Mum of two, Jenny, is based at BD4 Family and hasn’t let COVID-19 stop her from getting out and about in the community. From delivering food parcels and Better Start Activity packs, to socially distanced door knocking and delivering virtual HENRY sessions she’s been really busy, but still has plenty of ideas on what she wants to do once things back to normal.

Jenny said: “I felt at the beginning of lockdown it was really important for local families to know that they were not alone and that there was support out there. So, I decided to do some socially distanced doorstep work with BD4 Family volunteer Tahire. Armed with our Better Start Bradford packs and wearing our Better Start Bradford hoodies we started knocking on doors.”

“It can be a really tricky approach because people are wary and can be reluctant to open the door, especially in the middle of a pandemic, unless it’s a delivery person! However, when some of them saw the Better Start Bradford logo it sparked conversations as it felt familiar to them. They were really surprised at all the help that they could access when I started chatting about Better Start Bradford and BD4 Family.”

“I’m also a trained HENRY practitioner, so I was able to deliver the course online. I was a bit nervous at first about doing it online as it had to be adapted and condensed down as the games we normally do together had to be removed as they only worked face-to-face. However, it was a really positive experience and some of the participants who were quiet at first were really animated by the end. One mum, who had been really quiet told us all how she had been trying everything at home that we had gone through online and it had been so useful, that was really wonderful to hear. Once things return to normal, we have made a pact to meet up together in person.”

As with all the Neighbourhood Engagement Workers, Jenny has kept in regular touch with her local families over the phone. She said: “I have a group of parents that I regularly make contact with, I check that they are feeling okay, whether they have enough food, whether they need help with shopping or simply want someone to chat to – sometimes just having another adult to talk to can make the difference in someone’s life with young children.”

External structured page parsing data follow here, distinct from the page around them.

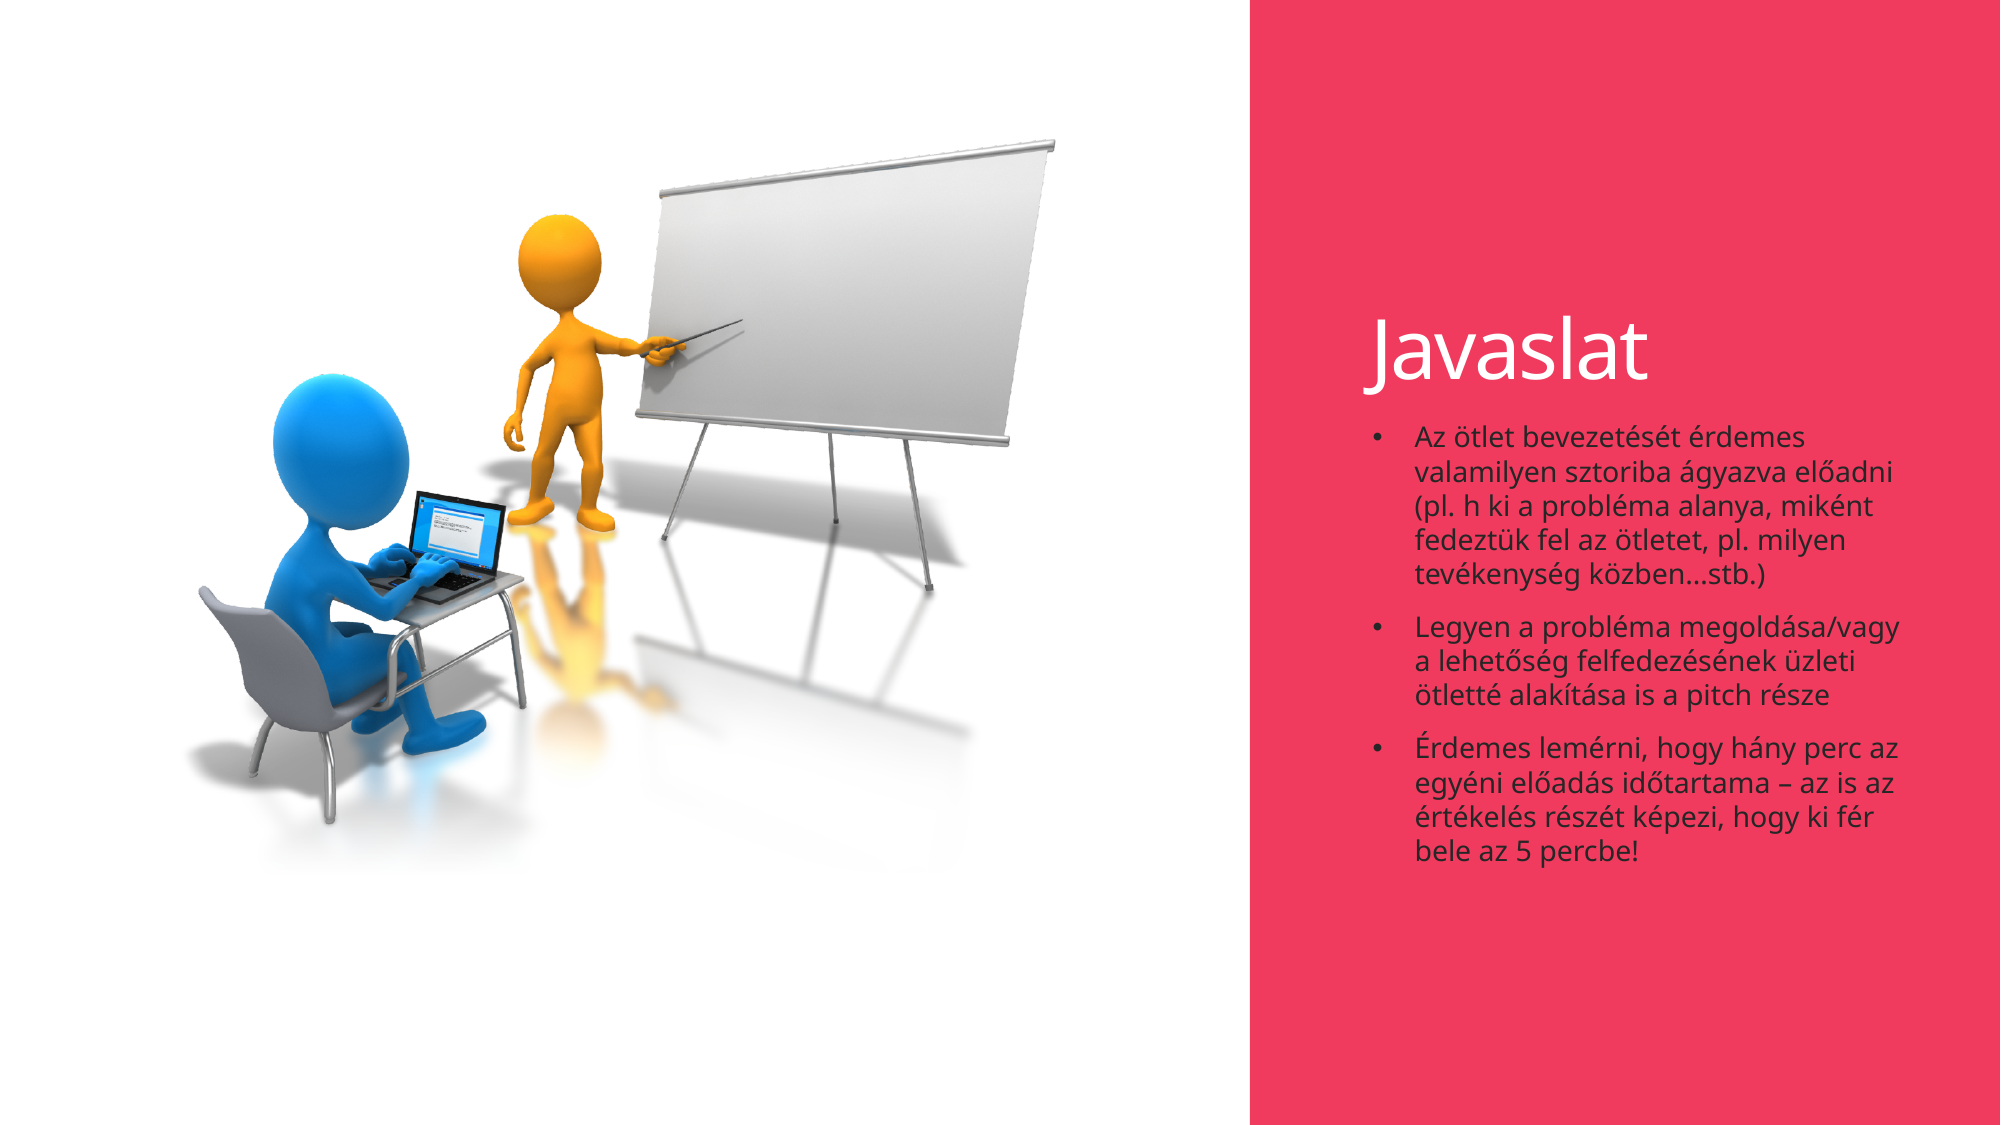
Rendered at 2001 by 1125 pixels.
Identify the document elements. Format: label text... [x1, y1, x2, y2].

list Az ötlet bevezetését érdemes valamilyen sztoriba ágyazva előadni (pl. h ki a probléma alanya, miként fedeztük fel az ötletet, pl. milyen tevékenység közben…stb.) Legyen a probléma megoldása/vagy a lehetőség felfedezésének üzleti ötletté alakítása is a pitch része Érdemes lemérni, hogy hány perc az egyéni előadás időtartama – az is az értékelés részét képezi, hogy ki fér bele az 5 percbe! [1357, 412, 1916, 925]
title Javaslat [1355, 88, 1911, 404]
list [124, 124, 1126, 876]
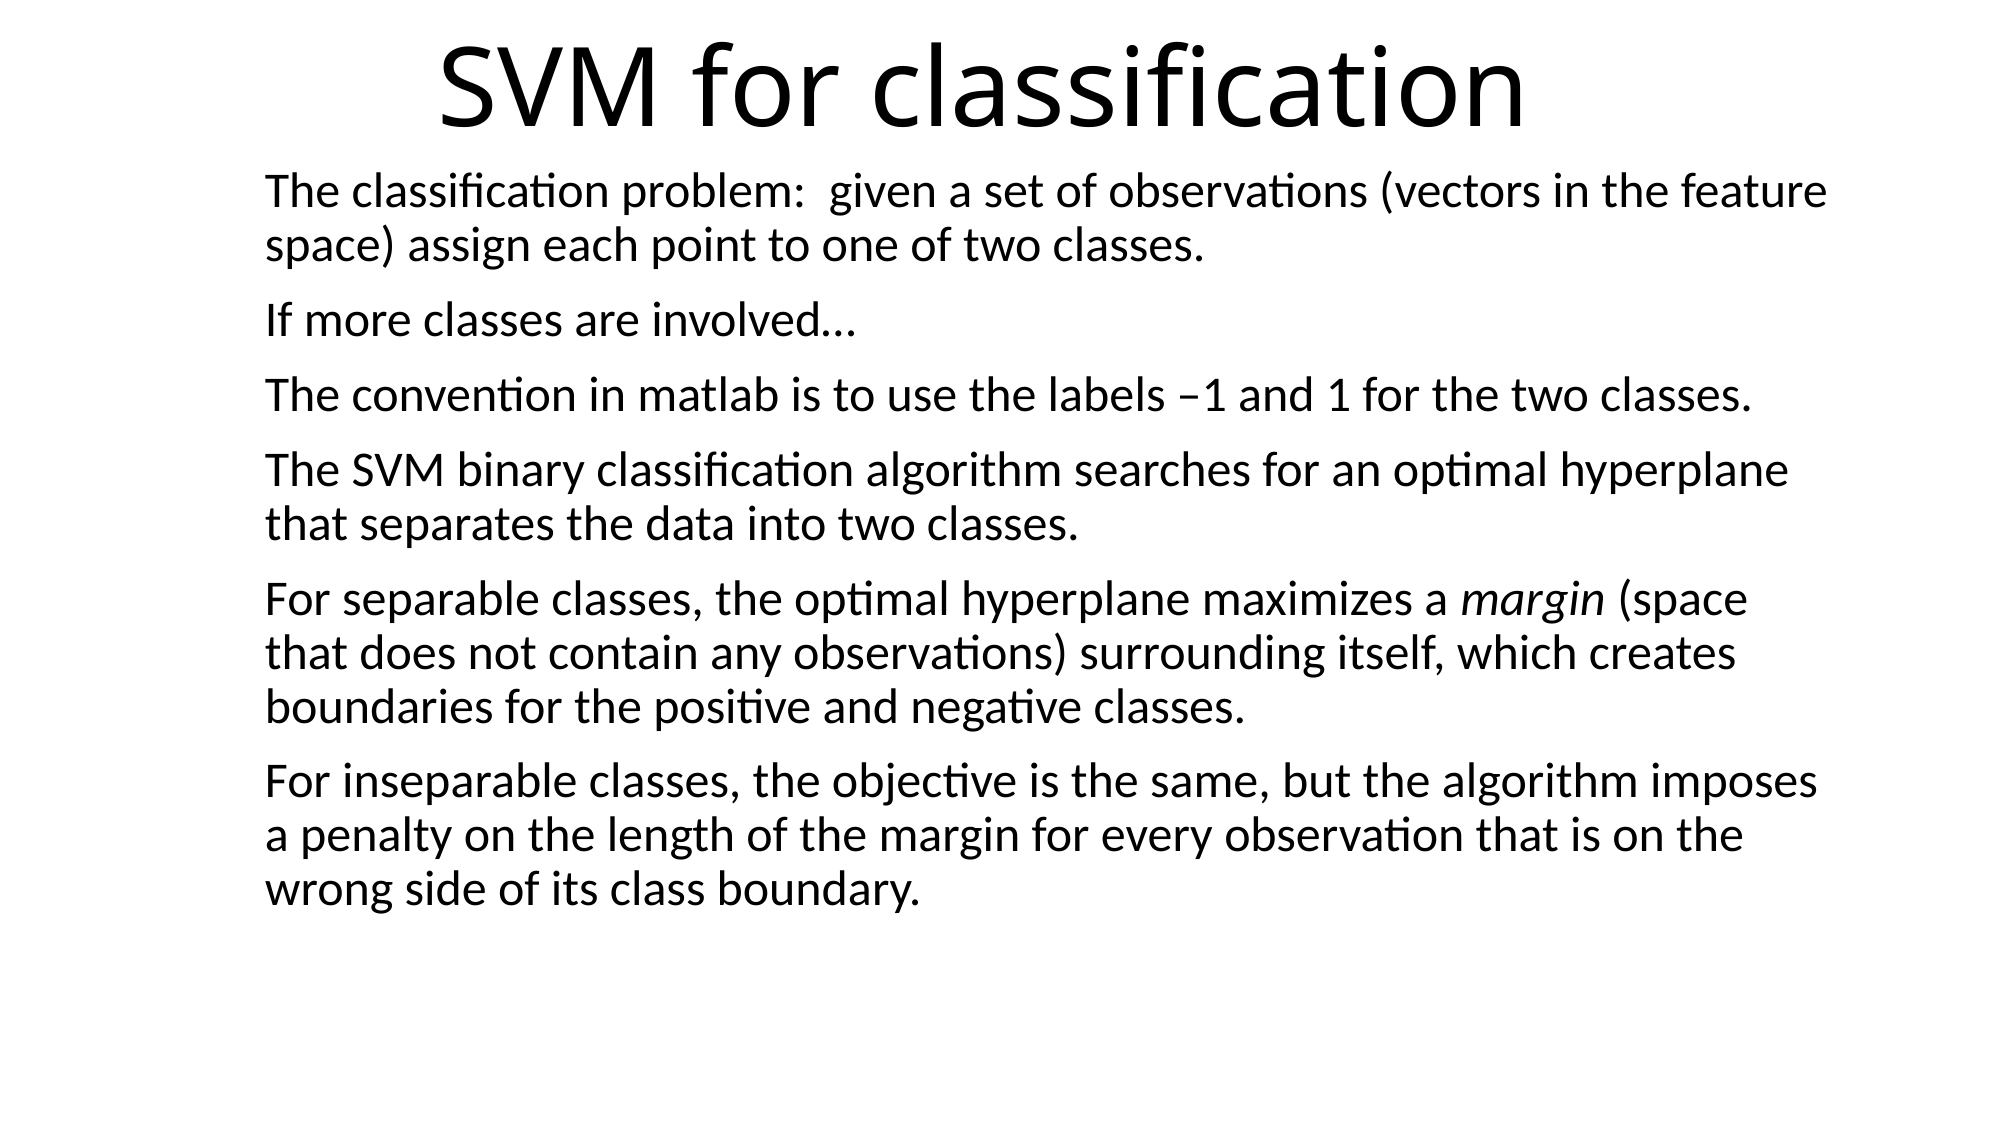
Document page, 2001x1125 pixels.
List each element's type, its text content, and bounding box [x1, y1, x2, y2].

subtitle The classification problem: given a set of observations (vectors in the feature space) assign each point to one of two classes. If more classes are involved… The convention in matlab is to use the labels –1 and 1 for the two classes. The SVM binary classification algorithm searches for an optimal hyperplane that separates the data into two classes. For separable classes, the optimal hyperplane maximizes a margin (space that does not contain any observations) surrounding itself, which creates boundaries for the positive and negative classes. For inseparable classes, the objective is the same, but the algorithm imposes a penalty on the length of the margin for every observation that is on the wrong side of its class boundary. [249, 157, 1853, 1102]
title SVM for classification [233, 23, 1734, 158]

When the rules relaxed over summer, Jenny set up a safe activity bubbles so that families could meet safely face-to-face at local parks and at BD4 Family. She is already making plans for a new parent and baby group called Around the World Afternoon Tea for when things return to normal.

She said: “Before lockdown, we ran two family groups called First Friends and Culture Comforts and the new group has been borne from them really. We want to bring together mums, dads and families from different cultures who have had babies through lockdown. At each session, we will learn about a different culture and eat food from that culture. It will be based at the Bowling Park Lodge and will be free so watch this space!”